Aussi, les Gamam sont des entreprises ayant des activités de lobbying importantes auprès des autorités publiques. Ils sont par exemple dépensiers dans le lobbying auprès des responsables publics français (députés, sénateurs, Gouvernement, etc.). La Haute Autorité pour la Transparence de la Vie Publique publie chaque année les montants dépensés par les groupes d’intérêts qui y sont enregistrés. Nous avons collecté les budgets déclarés par les Gamam pour l’année 2021 :

  • Google : entre 1,5 et 1,75 million d’euros
  • Apple : entre 200 et 300 000 euros
  • Meta : entre 400 et 500 00 euros
  • Amazon : entre 800 et 900 000 euros
  • Microsoft : entre 1 et 1,25 million d’euros

Un exercice que nous avons répété au niveau de l’Union européenne pour le dernier exercice enregistré, qui possède, elle aussi, un registre de transparence :

  • Google : entre 6 et 6,5 millions d’euros
  • Apple : entre 6,5 et 7 millions d’euros
  • Meta : entre 6 et 6,5 millions d’euros
  • Amazon : entre 3 et 3,5 millions d’euros
  • Microsoft : entre 5 et 5,5 millions d’euros

Si les montants peuvent ne pas paraître très élevés au regard des chiffres d’affaires que les Gamam peuvent générer, ils le sont par rapport aux autres organismes faisant du lobbying (cela peut aussi être des associations ou des ONG).

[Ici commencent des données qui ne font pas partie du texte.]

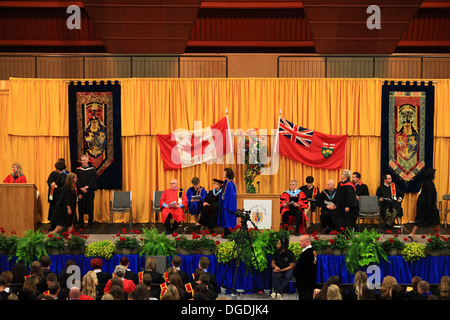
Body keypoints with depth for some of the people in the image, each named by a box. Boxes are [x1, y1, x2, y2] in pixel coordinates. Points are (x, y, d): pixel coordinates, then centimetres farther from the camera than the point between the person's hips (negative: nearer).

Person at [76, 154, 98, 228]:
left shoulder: (92, 169, 3)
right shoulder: (78, 169, 7)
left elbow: (93, 180, -4)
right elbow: (77, 180, 0)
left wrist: (86, 187, -15)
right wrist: (81, 188, -13)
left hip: (89, 191, -1)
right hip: (80, 192, 1)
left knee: (90, 207, 0)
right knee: (81, 207, 0)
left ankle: (90, 222, 9)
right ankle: (81, 223, 7)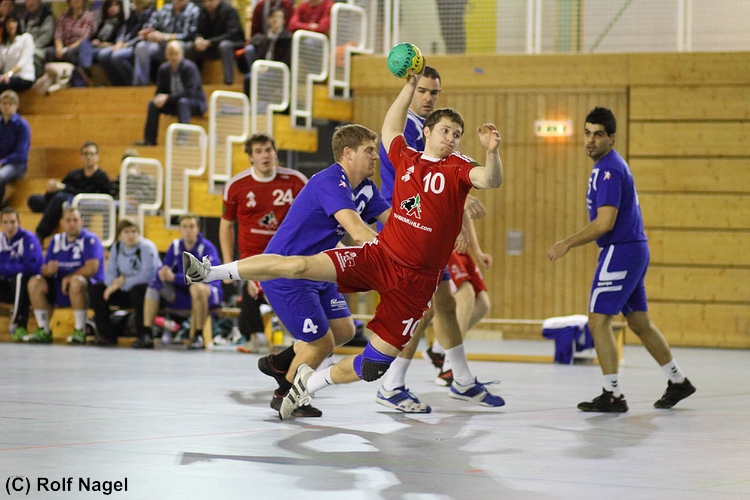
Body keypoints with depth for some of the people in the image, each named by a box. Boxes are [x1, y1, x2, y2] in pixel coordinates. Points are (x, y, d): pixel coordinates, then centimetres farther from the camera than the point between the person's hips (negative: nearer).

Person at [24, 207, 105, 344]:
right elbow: (45, 269, 8)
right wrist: (48, 270, -17)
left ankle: (80, 331, -31)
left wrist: (69, 277, -17)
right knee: (35, 283, -13)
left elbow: (92, 268, -21)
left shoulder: (89, 239, -8)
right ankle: (44, 331, -11)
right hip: (61, 287, 6)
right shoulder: (56, 240, 11)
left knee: (76, 282, -39)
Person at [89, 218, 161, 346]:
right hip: (126, 292, 7)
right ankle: (107, 334, -3)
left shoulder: (147, 247, -16)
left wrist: (124, 283, -26)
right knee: (96, 290, -5)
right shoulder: (117, 247, 5)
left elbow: (147, 275, -27)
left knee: (138, 289, -40)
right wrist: (113, 283, -22)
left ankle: (145, 335, -30)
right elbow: (110, 272, 3)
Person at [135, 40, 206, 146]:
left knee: (183, 102, -36)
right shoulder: (164, 69, -2)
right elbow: (160, 92, 5)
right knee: (153, 103, -12)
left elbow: (190, 93, -27)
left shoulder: (189, 68, -20)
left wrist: (167, 98, -29)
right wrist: (161, 99, -20)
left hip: (196, 105, -6)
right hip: (175, 104, 6)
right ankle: (149, 140, -8)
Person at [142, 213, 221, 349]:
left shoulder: (207, 248, -15)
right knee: (154, 283, -6)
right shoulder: (175, 246, 2)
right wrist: (162, 275, -28)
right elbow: (162, 270, -1)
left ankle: (198, 337, -29)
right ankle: (146, 336, -12)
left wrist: (174, 277, -35)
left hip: (210, 293, -6)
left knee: (197, 288, -39)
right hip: (184, 296, 6)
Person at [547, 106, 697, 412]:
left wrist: (568, 244, -16)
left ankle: (613, 396, -10)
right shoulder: (609, 166, 16)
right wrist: (572, 244, 24)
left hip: (621, 251, -10)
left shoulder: (609, 170, -17)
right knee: (639, 322, 18)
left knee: (598, 320, -10)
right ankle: (678, 382, 27)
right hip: (634, 249, 10)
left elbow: (605, 223, -22)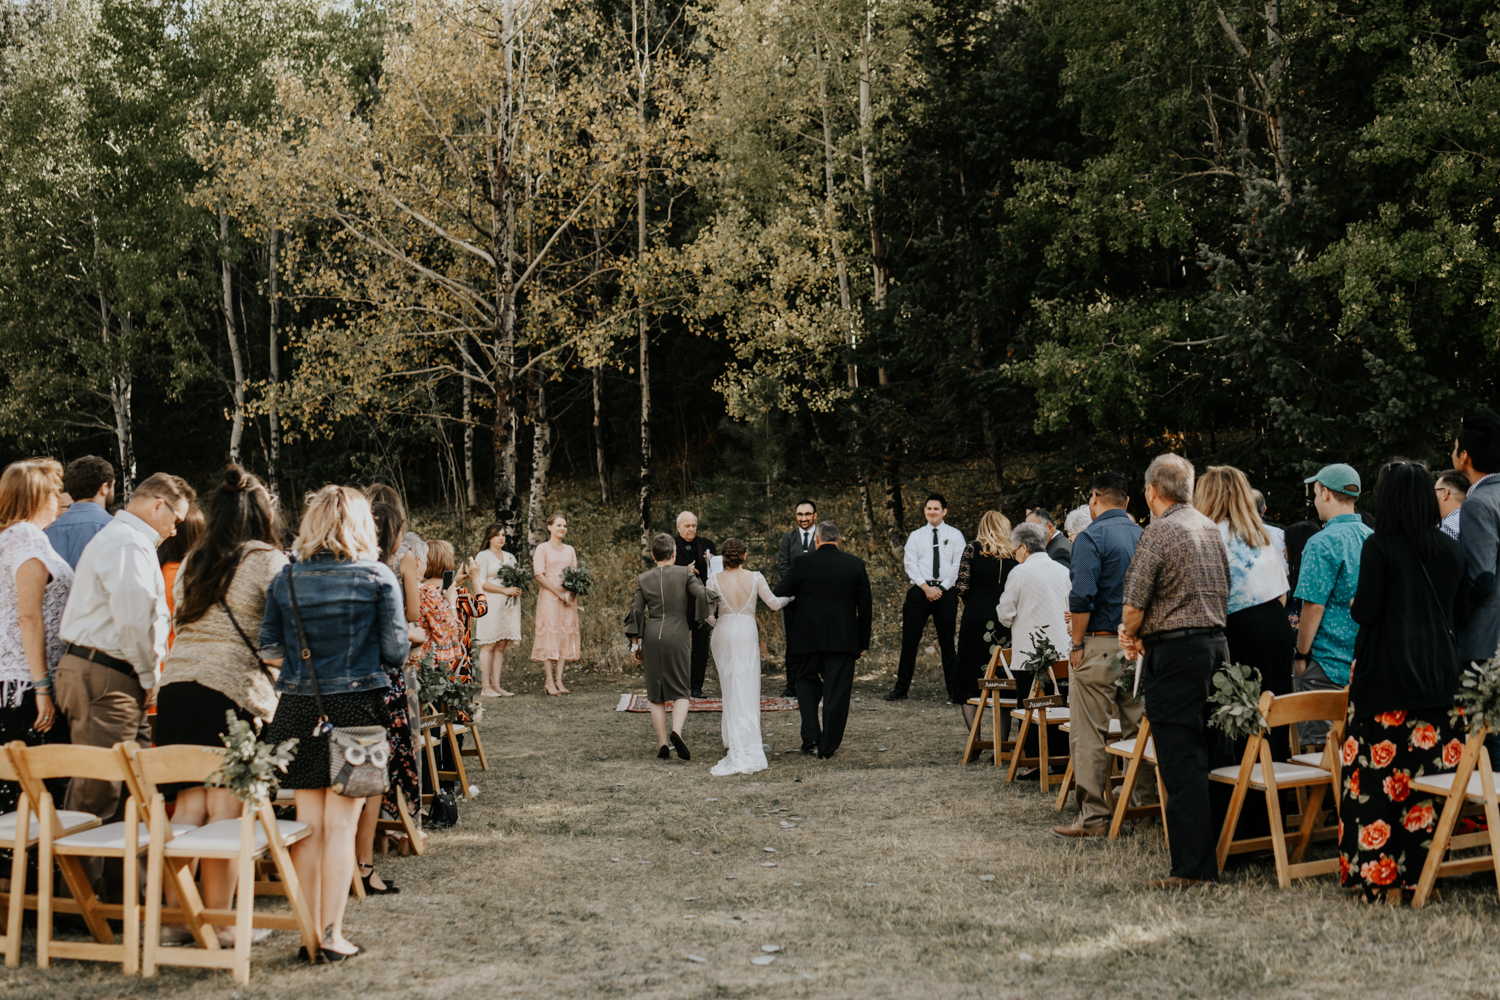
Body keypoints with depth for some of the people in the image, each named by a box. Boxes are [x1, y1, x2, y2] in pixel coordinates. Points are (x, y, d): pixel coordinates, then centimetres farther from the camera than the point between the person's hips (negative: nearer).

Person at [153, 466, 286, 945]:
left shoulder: (193, 561, 15)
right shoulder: (267, 560, -3)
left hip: (176, 684, 6)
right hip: (233, 689, -6)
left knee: (190, 798, 11)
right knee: (226, 805, -1)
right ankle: (218, 921, 4)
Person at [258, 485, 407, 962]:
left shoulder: (287, 579, 1)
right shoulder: (378, 578, -5)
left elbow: (269, 649, 4)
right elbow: (395, 651, -6)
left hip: (299, 709, 2)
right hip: (356, 707, -2)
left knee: (309, 824, 11)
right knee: (340, 824, 3)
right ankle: (332, 935, 5)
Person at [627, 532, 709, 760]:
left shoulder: (643, 579, 5)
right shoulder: (684, 573, -2)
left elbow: (636, 612, 4)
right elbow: (701, 595, -15)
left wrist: (635, 644, 10)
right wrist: (695, 617, 5)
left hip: (652, 636, 2)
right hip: (677, 634, -2)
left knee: (656, 694, 10)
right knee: (680, 690, 5)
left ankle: (663, 744, 9)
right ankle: (676, 731, -20)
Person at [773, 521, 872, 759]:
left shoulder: (803, 563, -5)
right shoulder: (855, 565, -1)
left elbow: (778, 595, 3)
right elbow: (864, 606, 2)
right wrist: (864, 642, 9)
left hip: (808, 638, 0)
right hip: (843, 638, 0)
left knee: (807, 682, 17)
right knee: (837, 691, 5)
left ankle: (810, 737, 4)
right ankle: (828, 746, 8)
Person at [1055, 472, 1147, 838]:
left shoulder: (1090, 537, -10)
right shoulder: (1142, 536, 10)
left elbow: (1082, 596, -18)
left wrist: (1077, 643, -10)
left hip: (1100, 643, -7)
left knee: (1089, 734, -3)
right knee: (1138, 726, 15)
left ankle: (1094, 817, -4)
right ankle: (1146, 800, 22)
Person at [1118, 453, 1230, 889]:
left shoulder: (1158, 533, -12)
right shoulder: (1211, 529, 13)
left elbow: (1134, 604, -14)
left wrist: (1130, 634, 9)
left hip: (1175, 654, -8)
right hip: (1216, 642, 8)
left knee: (1181, 762, -6)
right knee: (1207, 754, 13)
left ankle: (1193, 866, -6)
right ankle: (1215, 850, 18)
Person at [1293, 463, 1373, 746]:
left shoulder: (1323, 543, -15)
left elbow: (1314, 606, -18)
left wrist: (1301, 656, -8)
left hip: (1326, 666, -8)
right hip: (1366, 664, 8)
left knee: (1319, 746, -3)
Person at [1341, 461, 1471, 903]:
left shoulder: (1379, 547, -9)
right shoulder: (1451, 549, 6)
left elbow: (1366, 611, -12)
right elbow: (1461, 614, 13)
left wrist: (1354, 605, 9)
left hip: (1387, 676, -5)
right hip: (1440, 676, 5)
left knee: (1380, 776, -1)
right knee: (1432, 776, 6)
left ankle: (1381, 878, -2)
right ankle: (1424, 869, 10)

Ces cinq entreprises font partie des douze lobbyistes les plus importants de l’Union européenne en terme de budget selon le site LobbyFacts.

L’avantage du terme Gafam/Gamam réside aussi dans sa compréhension : en le plaçant dans un titre d’article ou en introduction comme cela peut se faire dans la presse (y compris sur Frandroid), cela permet au lecteur de comprendre instantanément de quoi on parle.

« Gafam » / « Gamam » : une expression toujours utilisée ?

Ce qui fait la puissance d’un mot ou d’une expression, ce n’est pas tant sa « beauté » ou bien sa clarté, mais effectivement son usage. Plus un terme est utilisé, plus il sera utilisé, c’est (de façon très vulgarisée) comme cela que la linguistique fonctionne. Pourtant, au regard des recherches effectuées sur Google, qui peuvent donner un indice de la popularité d’une expression, les Gafam et autres Gamam sont loin de décoller.

Les recherches « Gafam » et « Gamam » sur Google // Source : Frandroid

En comparant la popularité des deux termes sur le moteur de recherche entre le 28 octobre 2021 (date de « création » de Meta) et aujourd’hui et ce dans le monde entier, on se rend compte d’une baisse significative des recherches portant sur les Gafam, tandis que celles sur les Gamam n’ont jamais vraiment décollé. À noter que Gafam et Gamam peuvent avoir d’autres significations dans certaines régions du monde.